The owner of the restaurant treated staff to a holiday meal. We’d arrive at10:30 a.m. — no time to watch the parade — to prep the dining room for the onslaught. We’d sit down at 11:30 and eat quickly. Reservations started at noon.
Although the owner offered a turkey dinner on Thanksgiving to guests, he always served us prime rib. I remember greedily digging into thick, juicy slabs of beef cooked to perfection and Delmonico potatoes smothered in cheese.
The next several hours would be a blur as the hostess peppered me with requests: “I need a deuce at table 12; set up table 14 for seven; the bar needs more ice.” I made a game of working as fast as I could, clearing and setting tables. I placed a red linen napkin on my strong shoulder — the one I carried trays on — to keep from marring my white blouse with kitchen grease. My father was busy at the bar preparing Tangueray and tonics and Shirley Temples all afternoon.

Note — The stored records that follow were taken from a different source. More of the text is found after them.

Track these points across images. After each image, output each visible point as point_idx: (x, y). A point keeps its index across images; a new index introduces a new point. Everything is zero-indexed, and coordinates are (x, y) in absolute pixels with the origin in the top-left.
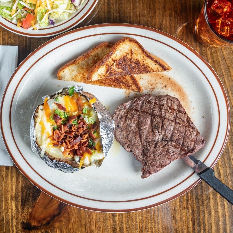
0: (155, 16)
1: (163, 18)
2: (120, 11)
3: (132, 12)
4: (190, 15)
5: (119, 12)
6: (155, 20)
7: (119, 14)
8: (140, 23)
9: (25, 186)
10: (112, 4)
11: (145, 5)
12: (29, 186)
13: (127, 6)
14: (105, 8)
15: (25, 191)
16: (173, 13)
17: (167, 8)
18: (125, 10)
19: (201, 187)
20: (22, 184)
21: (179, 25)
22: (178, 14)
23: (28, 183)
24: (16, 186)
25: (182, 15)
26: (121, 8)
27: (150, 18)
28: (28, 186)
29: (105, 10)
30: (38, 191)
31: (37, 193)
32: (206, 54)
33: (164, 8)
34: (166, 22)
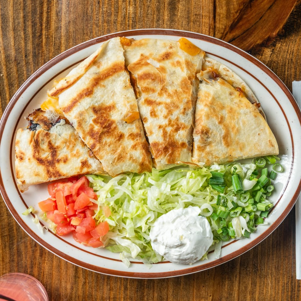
0: (84, 297)
1: (71, 293)
6: (84, 291)
8: (110, 287)
19: (26, 10)
27: (92, 296)
30: (293, 20)
31: (296, 17)
32: (3, 230)
34: (66, 287)
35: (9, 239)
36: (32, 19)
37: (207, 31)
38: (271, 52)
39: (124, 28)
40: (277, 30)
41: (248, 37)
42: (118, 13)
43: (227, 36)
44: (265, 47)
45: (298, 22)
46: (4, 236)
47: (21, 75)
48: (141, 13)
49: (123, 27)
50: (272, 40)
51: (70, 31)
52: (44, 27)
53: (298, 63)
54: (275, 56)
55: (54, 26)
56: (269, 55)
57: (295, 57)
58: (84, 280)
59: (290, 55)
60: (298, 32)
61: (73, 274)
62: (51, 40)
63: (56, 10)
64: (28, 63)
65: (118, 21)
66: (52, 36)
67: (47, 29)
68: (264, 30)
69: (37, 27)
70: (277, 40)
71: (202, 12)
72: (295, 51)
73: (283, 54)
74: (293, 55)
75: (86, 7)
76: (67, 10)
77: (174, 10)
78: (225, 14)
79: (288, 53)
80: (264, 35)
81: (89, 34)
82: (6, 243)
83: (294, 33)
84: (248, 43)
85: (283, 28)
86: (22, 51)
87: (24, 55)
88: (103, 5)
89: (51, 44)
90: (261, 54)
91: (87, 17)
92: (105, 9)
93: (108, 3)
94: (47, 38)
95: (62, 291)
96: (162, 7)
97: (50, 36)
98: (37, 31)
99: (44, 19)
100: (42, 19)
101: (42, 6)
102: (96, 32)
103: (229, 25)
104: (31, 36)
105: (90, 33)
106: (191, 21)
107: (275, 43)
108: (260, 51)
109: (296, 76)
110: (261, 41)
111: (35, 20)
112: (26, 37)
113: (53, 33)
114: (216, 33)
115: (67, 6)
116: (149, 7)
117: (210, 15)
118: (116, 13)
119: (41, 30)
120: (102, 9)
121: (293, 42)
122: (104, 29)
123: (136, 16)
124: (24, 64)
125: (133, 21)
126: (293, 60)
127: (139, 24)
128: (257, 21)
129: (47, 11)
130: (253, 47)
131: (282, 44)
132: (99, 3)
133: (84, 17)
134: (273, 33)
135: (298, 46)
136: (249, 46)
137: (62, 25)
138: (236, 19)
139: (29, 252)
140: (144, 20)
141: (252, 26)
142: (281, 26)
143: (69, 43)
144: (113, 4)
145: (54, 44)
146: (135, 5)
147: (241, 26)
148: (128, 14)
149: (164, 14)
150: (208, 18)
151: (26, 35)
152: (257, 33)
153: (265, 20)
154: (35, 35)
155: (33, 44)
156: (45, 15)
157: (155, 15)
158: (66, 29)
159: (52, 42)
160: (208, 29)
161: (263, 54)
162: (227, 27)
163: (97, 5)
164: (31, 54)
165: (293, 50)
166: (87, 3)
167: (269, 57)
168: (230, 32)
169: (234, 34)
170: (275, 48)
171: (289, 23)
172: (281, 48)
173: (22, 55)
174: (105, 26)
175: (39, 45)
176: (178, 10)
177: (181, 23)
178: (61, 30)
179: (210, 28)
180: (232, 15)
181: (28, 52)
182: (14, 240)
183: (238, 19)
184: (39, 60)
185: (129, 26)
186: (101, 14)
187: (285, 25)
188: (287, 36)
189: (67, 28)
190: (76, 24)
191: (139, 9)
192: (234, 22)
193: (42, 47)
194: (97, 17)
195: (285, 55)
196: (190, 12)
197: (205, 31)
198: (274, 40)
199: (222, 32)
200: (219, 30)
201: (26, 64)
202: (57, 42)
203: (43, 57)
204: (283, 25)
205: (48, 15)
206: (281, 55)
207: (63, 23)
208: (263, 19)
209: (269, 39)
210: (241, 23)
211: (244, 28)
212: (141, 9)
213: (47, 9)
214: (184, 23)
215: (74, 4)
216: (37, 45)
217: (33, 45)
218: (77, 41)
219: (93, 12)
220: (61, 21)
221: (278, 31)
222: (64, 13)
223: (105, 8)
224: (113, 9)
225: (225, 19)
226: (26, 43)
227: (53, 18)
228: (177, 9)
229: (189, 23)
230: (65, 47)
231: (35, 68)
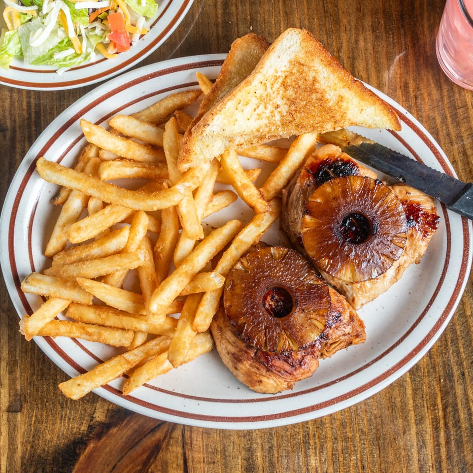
0: (338, 30)
1: (358, 34)
2: (253, 22)
3: (282, 22)
4: (423, 26)
5: (250, 22)
6: (340, 39)
7: (251, 28)
9: (32, 456)
10: (234, 6)
11: (313, 5)
12: (41, 457)
13: (271, 9)
14: (217, 16)
15: (32, 469)
16: (382, 22)
17: (366, 11)
18: (266, 17)
20: (24, 453)
21: (396, 48)
22: (394, 23)
23: (37, 449)
24: (8, 458)
25: (403, 26)
26: (256, 12)
27: (327, 34)
28: (39, 456)
29: (218, 20)
32: (466, 115)
33: (359, 10)
34: (365, 42)
35: (455, 103)
36: (461, 431)
37: (195, 439)
38: (94, 416)
39: (321, 432)
40: (88, 452)
41: (131, 436)
42: (333, 454)
43: (164, 435)
44: (104, 424)
45: (56, 467)
46: (462, 107)
47: (467, 345)
48: (298, 458)
49: (323, 433)
50: (94, 435)
51: (402, 418)
52: (442, 422)
53: (52, 404)
54: (88, 411)
55: (427, 424)
56: (97, 411)
57: (57, 412)
58: (341, 55)
59: (66, 415)
60: (56, 451)
61: (357, 61)
62: (428, 402)
63: (427, 449)
64: (458, 364)
65: (331, 441)
66: (428, 409)
67: (437, 419)
68: (108, 449)
69: (452, 420)
70: (86, 436)
71: (206, 469)
72: (58, 421)
73: (76, 415)
74: (60, 416)
75: (381, 459)
76: (409, 450)
77: (248, 467)
78: (169, 468)
79: (68, 417)
80: (108, 441)
81: (372, 417)
82: (459, 97)
83: (61, 450)
84: (131, 427)
85: (78, 455)
86: (470, 382)
87: (466, 375)
88: (357, 464)
89: (428, 397)
90: (109, 411)
91: (379, 443)
92: (353, 458)
93: (349, 468)
94: (435, 405)
95: (371, 36)
96: (266, 470)
97: (432, 408)
98: (452, 414)
99: (442, 434)
100: (446, 433)
101: (447, 455)
102: (362, 421)
103: (162, 451)
104: (458, 405)
105: (371, 419)
106: (221, 453)
107: (90, 430)
108: (112, 417)
109: (54, 383)
110: (111, 431)
111: (457, 431)
112: (466, 403)
113: (427, 414)
114: (180, 438)
115: (410, 458)
116: (287, 468)
117: (193, 464)
118: (335, 455)
119: (445, 417)
120: (357, 457)
121: (63, 435)
122: (350, 427)
123: (305, 453)
124: (464, 363)
125: (309, 443)
126: (60, 407)
127: (298, 440)
128: (120, 462)
129: (439, 446)
130: (123, 421)
131: (78, 430)
132: (363, 467)
133: (384, 443)
134: (93, 447)
135: (54, 429)
136: (128, 422)
137: (415, 427)
138: (153, 463)
139: (424, 88)
140: (292, 447)
141: (126, 454)
142: (82, 458)
143: (401, 401)
144: (342, 468)
145: (423, 397)
146: (308, 469)
147: (144, 451)
148: (318, 453)
149: (263, 458)
150: (196, 460)
151: (467, 407)
152: (118, 444)
153: (108, 466)
154: (453, 407)
155: (455, 395)
156: (442, 440)
157: (276, 456)
158: (408, 421)
159: (426, 400)
160: (194, 442)
161: (106, 412)
162: (165, 449)
163: (366, 464)
164: (456, 378)
165: (61, 423)
166: (380, 464)
167: (97, 408)
168: (159, 440)
169: (153, 439)
170: (90, 423)
171: (71, 465)
172: (80, 424)
173: (469, 375)
174: (351, 432)
175: (445, 393)
176: (242, 467)
177: (236, 448)
178: (416, 420)
179: (191, 443)
180: (159, 467)
181: (461, 381)
182: (448, 103)
183: (149, 463)
184: (443, 371)
185: (314, 435)
186: (357, 450)
187: (76, 460)
188: (72, 444)
189: (406, 423)
190: (394, 431)
191: (301, 463)
192: (156, 457)
193: (441, 390)
194: (364, 444)
195: (72, 414)
196: (223, 467)
197: (198, 439)
198: (91, 435)
199: (171, 440)
200: (177, 442)
201: (462, 363)
202: (419, 401)
203: (438, 375)
204: (78, 460)
205: (438, 441)
206: (79, 413)
207: (414, 430)
208: (110, 467)
209: (99, 436)
210: (145, 456)
211: (138, 449)
212: (298, 463)
213: (440, 450)
214: (231, 448)
215: (401, 461)
216: (449, 392)
217: (455, 393)
218: (389, 405)
219: (370, 451)
220: (417, 434)
221: (87, 450)
222: (413, 446)
223: (352, 461)
224: (341, 459)
225: (169, 461)
226: (466, 394)
227: (429, 437)
228: (243, 469)
229: (224, 448)
230: (407, 395)
231: (448, 357)
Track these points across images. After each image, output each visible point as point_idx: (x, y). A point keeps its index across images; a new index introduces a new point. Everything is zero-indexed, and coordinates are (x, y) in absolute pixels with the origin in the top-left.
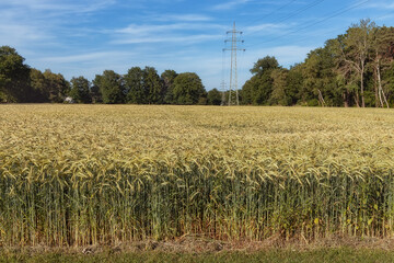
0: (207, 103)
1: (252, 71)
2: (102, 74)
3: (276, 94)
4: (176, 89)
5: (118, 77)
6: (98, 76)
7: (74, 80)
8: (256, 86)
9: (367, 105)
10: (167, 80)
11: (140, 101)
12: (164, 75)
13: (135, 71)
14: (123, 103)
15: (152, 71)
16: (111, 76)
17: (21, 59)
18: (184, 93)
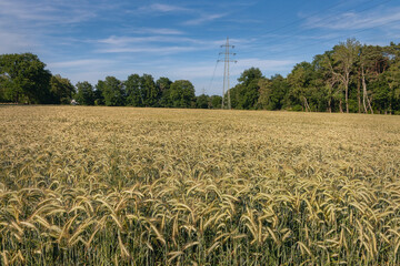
0: (197, 107)
1: (240, 80)
2: (104, 80)
3: (262, 100)
4: (173, 93)
5: (118, 82)
6: (100, 82)
7: (79, 85)
8: (243, 93)
9: (350, 111)
10: (162, 86)
11: (139, 104)
12: (159, 82)
13: (134, 78)
14: (123, 105)
15: (150, 77)
16: (113, 81)
17: (43, 65)
18: (179, 98)
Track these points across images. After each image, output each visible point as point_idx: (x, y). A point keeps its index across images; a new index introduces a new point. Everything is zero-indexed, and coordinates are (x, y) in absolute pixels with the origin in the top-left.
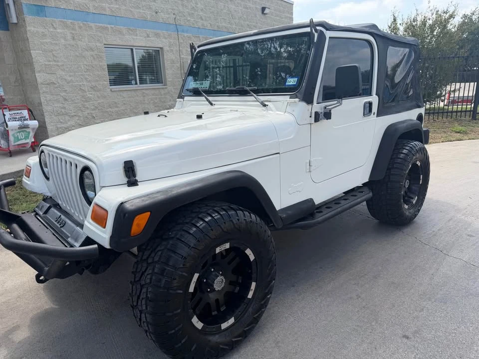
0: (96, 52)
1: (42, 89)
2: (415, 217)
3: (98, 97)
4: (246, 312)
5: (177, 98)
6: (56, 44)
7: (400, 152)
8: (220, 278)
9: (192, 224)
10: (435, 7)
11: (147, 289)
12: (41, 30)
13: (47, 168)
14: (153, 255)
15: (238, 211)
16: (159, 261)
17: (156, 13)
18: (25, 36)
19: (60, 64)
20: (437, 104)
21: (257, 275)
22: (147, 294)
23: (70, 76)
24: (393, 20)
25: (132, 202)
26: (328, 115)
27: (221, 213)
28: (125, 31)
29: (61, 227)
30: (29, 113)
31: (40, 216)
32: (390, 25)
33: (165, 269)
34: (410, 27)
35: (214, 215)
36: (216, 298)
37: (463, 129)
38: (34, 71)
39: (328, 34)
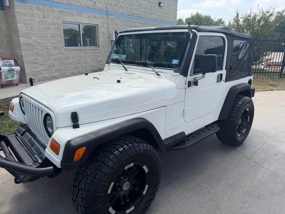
0: (57, 26)
1: (24, 47)
2: (244, 141)
3: (57, 53)
4: (141, 203)
5: (105, 63)
6: (33, 20)
7: (238, 103)
8: (127, 183)
9: (111, 152)
10: (262, 9)
11: (82, 192)
12: (24, 11)
13: (24, 107)
14: (86, 171)
15: (139, 144)
16: (90, 175)
17: (95, 3)
18: (14, 14)
19: (35, 32)
20: (260, 67)
21: (149, 181)
22: (82, 195)
23: (41, 40)
24: (236, 15)
25: (75, 140)
26: (196, 83)
27: (129, 145)
28: (75, 14)
29: (31, 146)
30: (14, 62)
31: (18, 137)
32: (234, 18)
33: (94, 181)
34: (246, 20)
35: (125, 147)
36: (124, 194)
37: (274, 83)
38: (19, 36)
39: (199, 34)
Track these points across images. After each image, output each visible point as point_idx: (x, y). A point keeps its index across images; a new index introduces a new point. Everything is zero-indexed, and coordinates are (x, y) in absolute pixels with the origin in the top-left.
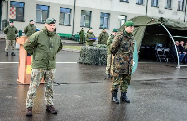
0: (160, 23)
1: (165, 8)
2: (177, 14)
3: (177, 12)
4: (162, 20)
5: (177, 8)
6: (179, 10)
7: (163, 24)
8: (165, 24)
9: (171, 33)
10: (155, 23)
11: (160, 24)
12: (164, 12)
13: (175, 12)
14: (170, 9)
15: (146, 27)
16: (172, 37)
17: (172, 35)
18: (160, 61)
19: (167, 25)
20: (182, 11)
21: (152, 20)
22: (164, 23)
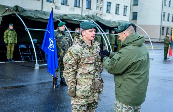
0: (15, 12)
1: (62, 4)
2: (74, 10)
3: (74, 9)
4: (17, 9)
5: (73, 4)
6: (76, 6)
7: (18, 14)
8: (22, 14)
9: (26, 26)
10: (10, 13)
11: (15, 14)
12: (61, 8)
13: (72, 8)
14: (67, 5)
15: (2, 18)
16: (28, 30)
17: (28, 27)
18: (22, 60)
19: (25, 15)
20: (79, 7)
21: (7, 9)
22: (19, 12)
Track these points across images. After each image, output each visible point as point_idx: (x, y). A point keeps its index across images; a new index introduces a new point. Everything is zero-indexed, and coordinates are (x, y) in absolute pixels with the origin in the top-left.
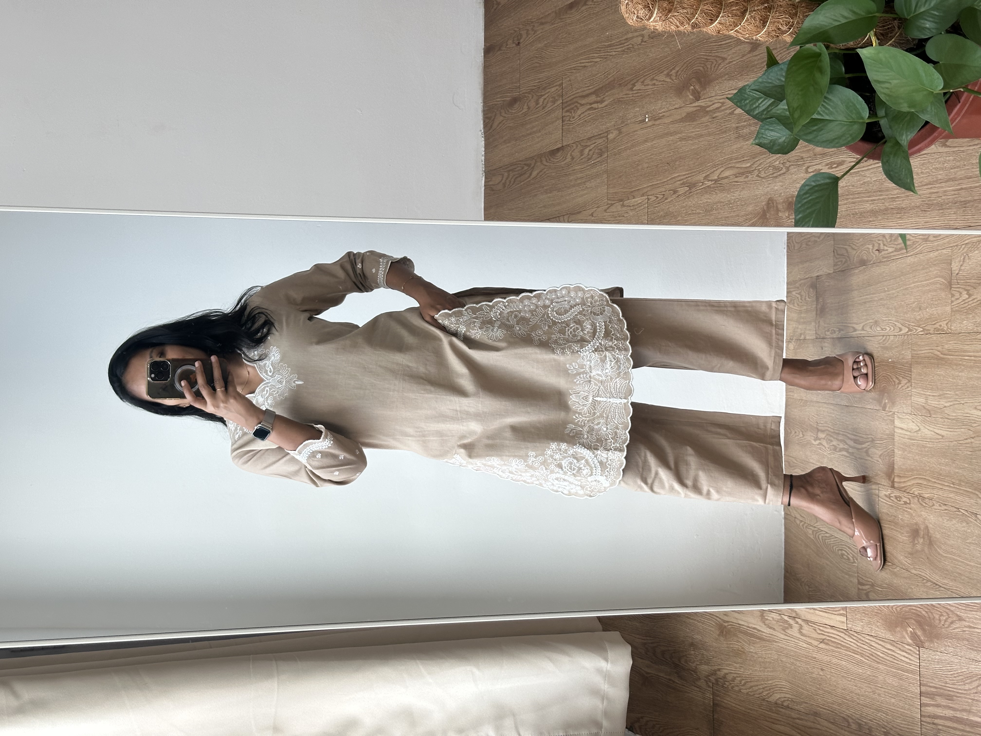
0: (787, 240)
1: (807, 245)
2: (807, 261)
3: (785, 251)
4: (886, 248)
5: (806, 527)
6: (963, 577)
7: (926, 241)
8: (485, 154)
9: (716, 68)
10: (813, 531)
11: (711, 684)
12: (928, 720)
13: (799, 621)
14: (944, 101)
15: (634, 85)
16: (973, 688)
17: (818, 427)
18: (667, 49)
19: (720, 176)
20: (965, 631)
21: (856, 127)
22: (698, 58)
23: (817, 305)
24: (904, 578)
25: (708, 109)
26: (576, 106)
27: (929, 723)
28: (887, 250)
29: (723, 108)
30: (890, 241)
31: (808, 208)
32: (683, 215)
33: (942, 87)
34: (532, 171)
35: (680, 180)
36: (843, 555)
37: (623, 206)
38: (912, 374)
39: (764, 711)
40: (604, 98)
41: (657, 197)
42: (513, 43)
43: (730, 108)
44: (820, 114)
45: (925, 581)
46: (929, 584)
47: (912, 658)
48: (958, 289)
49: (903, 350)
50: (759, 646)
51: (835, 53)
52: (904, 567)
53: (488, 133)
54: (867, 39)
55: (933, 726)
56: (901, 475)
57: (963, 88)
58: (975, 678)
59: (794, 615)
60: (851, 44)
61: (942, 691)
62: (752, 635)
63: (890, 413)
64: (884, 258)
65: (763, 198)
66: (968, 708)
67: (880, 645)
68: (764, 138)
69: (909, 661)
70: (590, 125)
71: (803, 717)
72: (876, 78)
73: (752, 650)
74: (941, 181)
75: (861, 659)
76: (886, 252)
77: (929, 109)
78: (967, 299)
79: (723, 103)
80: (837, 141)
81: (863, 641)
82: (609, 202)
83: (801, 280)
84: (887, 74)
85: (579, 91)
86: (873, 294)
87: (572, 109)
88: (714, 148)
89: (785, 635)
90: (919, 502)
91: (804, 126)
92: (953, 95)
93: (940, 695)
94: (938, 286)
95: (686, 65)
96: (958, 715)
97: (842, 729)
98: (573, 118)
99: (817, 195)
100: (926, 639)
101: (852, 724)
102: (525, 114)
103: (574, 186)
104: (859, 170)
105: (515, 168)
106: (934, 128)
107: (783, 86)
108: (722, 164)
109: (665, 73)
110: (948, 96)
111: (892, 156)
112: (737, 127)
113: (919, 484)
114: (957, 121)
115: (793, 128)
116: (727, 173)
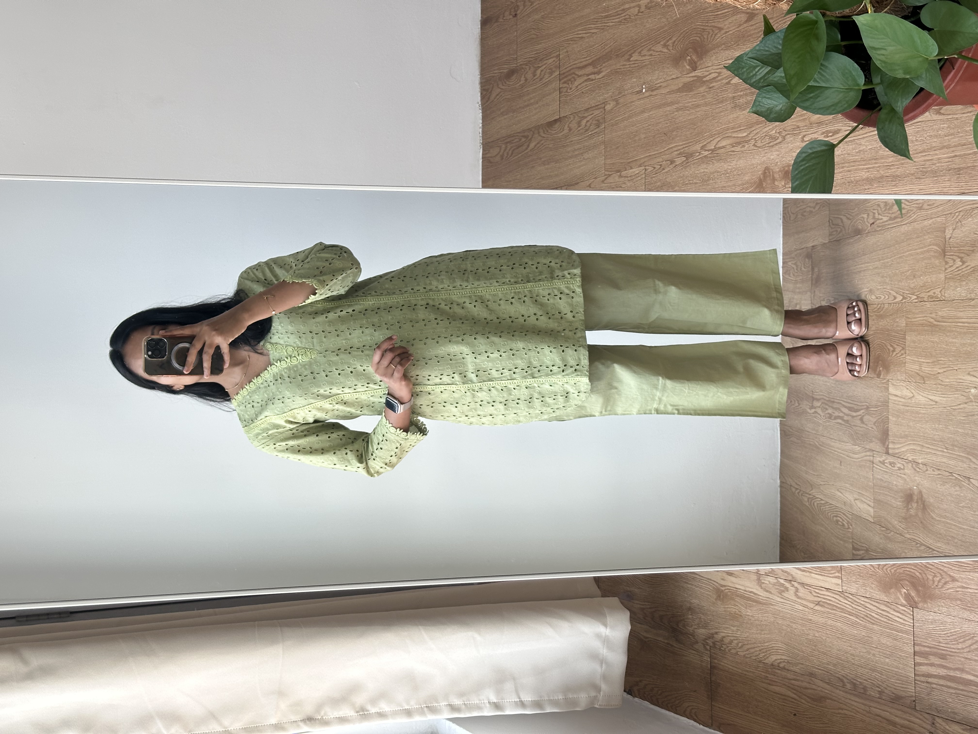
0: (783, 211)
1: (802, 215)
2: (803, 231)
3: (781, 221)
4: (880, 217)
5: (802, 495)
6: (956, 540)
7: (920, 210)
8: (482, 126)
9: (712, 38)
10: (809, 498)
11: (708, 647)
12: (922, 679)
13: (796, 584)
14: (938, 67)
15: (631, 56)
16: (966, 647)
17: (814, 396)
18: (664, 20)
19: (717, 146)
20: (958, 591)
21: (852, 94)
22: (695, 29)
23: (812, 274)
24: (898, 542)
25: (705, 79)
26: (574, 77)
27: (923, 682)
28: (882, 219)
29: (719, 78)
30: (885, 210)
31: (804, 175)
32: (680, 185)
33: (937, 53)
34: (530, 143)
35: (677, 151)
36: (837, 521)
37: (620, 176)
38: (907, 341)
39: (760, 673)
40: (601, 69)
41: (654, 168)
42: (510, 14)
43: (726, 78)
44: (817, 82)
45: (918, 545)
46: (923, 548)
47: (906, 618)
48: (951, 257)
49: (897, 317)
50: (755, 609)
51: (831, 21)
52: (898, 532)
53: (487, 104)
54: (863, 7)
55: (927, 685)
56: (896, 442)
57: (957, 55)
58: (968, 638)
59: (790, 578)
60: (847, 11)
61: (935, 650)
62: (749, 599)
63: (885, 381)
64: (879, 227)
65: (759, 167)
66: (961, 666)
67: (875, 606)
68: (761, 106)
69: (902, 621)
70: (588, 97)
71: (798, 678)
72: (872, 44)
73: (748, 614)
74: (935, 149)
75: (857, 620)
76: (881, 221)
77: (924, 76)
78: (961, 266)
79: (719, 73)
80: (833, 108)
81: (858, 602)
82: (607, 173)
83: (797, 250)
84: (883, 40)
85: (576, 62)
86: (868, 263)
87: (570, 80)
88: (711, 118)
89: (782, 598)
90: (912, 467)
91: (800, 93)
92: (948, 62)
93: (935, 654)
94: (932, 253)
95: (682, 35)
96: (952, 673)
97: (837, 689)
98: (571, 89)
99: (813, 162)
100: (920, 600)
101: (847, 684)
102: (522, 86)
103: (571, 157)
104: (854, 138)
105: (513, 140)
106: (930, 95)
107: (780, 54)
108: (719, 134)
109: (662, 43)
110: (942, 63)
111: (887, 123)
112: (734, 97)
113: (914, 450)
114: (952, 87)
115: (790, 95)
116: (723, 143)
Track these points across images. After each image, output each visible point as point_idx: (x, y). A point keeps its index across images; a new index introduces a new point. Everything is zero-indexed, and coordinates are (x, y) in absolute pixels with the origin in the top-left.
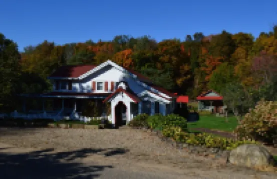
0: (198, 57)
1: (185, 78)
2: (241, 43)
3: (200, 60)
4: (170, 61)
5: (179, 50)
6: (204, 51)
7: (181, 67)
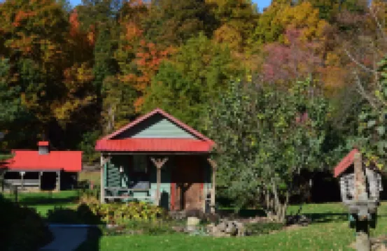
0: (115, 47)
1: (77, 102)
2: (227, 14)
3: (120, 54)
4: (36, 54)
5: (63, 25)
6: (132, 30)
7: (67, 73)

By 6 o’clock the dining room was usually empty except for one or two parties that seemed to linger endlessly. The cooks would be gone, as would most of the waitresses. We learned from experience that customers who made us wait weren’t necessarily good tippers. As the person charged with cleaning and resetting their table, I too had to wait, as did my father, who was my ride home.
While waiting, I’d empty my pockets on the steel counter in the kitchen and count out the crumpled dollar bills — tips from the waitresses. I could make $60 or even $70. The waitresses were extra generous because it was a holiday, even if customers sometimes were not.
Tables cleaned and lights out in the dining room, we’d pile into dad’s car for the short ride home. I’d heat up leftover turkey in the microwave and help myself to a thick swath of my mother’s pumpkin pie for dinner.
Growing up in a restaurant family, I learned about teamwork and how to serve people with a smile even if I didn’t always feel like smiling. Folks I worked with on Thanksgiving, New Year’s Eve, Easter, Mother’s Day and Christmas Eve were generally there because they needed the money. So, if you’re out over the holidays and the service is good, tip often and tip well.